🤖 AI Summary
This work addresses the challenge of inefficient exploration and susceptibility to local optima in reinforcement learning when applied to high-dimensional state spaces and long-horizon tasks, particularly under sparse or fixed reward conditions. To overcome these limitations, the authors propose a novel adaptive reward shaping method grounded in fuzzy logic, which—unlike prior approaches—integrates human prior knowledge into the reward design through interpretable fuzzy rules that dynamically modulate the reward signal. The proposed framework requires minimal hyperparameter tuning and offers both interpretability and robustness, effectively balancing high-speed maneuvering with precise control.

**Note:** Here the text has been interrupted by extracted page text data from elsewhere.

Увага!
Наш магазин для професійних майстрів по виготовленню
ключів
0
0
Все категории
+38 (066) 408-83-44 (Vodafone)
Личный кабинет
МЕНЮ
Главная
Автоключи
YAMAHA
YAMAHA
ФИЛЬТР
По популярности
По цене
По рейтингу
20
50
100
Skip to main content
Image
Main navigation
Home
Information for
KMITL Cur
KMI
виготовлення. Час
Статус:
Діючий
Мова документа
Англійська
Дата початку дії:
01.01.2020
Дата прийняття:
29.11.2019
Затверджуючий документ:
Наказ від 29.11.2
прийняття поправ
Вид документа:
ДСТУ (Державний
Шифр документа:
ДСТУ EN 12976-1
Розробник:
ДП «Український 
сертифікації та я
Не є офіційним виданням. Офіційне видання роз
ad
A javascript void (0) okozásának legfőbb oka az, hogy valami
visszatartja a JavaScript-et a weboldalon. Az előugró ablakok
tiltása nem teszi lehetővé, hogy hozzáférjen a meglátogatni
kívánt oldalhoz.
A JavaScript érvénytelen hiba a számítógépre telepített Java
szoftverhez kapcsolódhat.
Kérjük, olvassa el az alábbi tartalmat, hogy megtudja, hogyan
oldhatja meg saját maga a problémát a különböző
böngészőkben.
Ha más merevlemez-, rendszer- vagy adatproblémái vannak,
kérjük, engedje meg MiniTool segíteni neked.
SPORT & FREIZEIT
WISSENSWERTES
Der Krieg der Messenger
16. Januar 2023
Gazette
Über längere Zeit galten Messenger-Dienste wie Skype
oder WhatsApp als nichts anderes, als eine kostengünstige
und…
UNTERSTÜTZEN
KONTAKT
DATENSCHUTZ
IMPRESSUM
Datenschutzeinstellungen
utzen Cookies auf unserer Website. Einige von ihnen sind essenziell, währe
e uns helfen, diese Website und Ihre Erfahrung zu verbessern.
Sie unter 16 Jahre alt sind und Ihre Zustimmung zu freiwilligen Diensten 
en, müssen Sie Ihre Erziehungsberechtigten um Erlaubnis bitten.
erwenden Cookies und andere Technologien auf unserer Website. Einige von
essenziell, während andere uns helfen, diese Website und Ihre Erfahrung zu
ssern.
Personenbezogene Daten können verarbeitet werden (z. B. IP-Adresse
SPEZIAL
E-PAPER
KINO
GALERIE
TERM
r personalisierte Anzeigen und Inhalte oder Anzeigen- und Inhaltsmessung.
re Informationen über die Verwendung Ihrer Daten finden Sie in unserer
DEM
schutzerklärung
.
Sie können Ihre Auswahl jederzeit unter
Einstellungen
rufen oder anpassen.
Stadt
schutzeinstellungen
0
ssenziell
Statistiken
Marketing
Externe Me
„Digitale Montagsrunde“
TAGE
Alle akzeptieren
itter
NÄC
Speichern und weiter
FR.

Evaluated on a benchmark autonomous drone racing task, the method demonstrates significantly accelerated convergence and enhanced stability, achieving up to a 5% improvement in task success rate.
📝 Abstract
Reinforcement learning (RL) often struggles in real-world tasks with high-dimensional state spaces and long horizons, where sparse or fixed rewards severely slow down exploration and cause agents to get trapped in local optima. This paper presents a fuzzy logic based reward shaping method that integrates human intuition into RL reward design. By encoding expert knowledge into adaptive and interpreable terms, fuzzy rules promote stable learning and reduce sensitivity to hyperparameters. The proposed method leverages these properties to adapt reward contributions based on the agent state, enabling smoother transitions between fast motion and precise control in challenging navigation tasks. Extensive simulation results on autonomous drone racing benchmarks show stable learning behavior and consistent task performance across scenarios of increasing difficulty. The proposed method achieves faster convergence and reduced performance variability across training seeds in more challenging environments, with success rates improving by up to approximately 5 percent compared to non fuzzy reward formulations.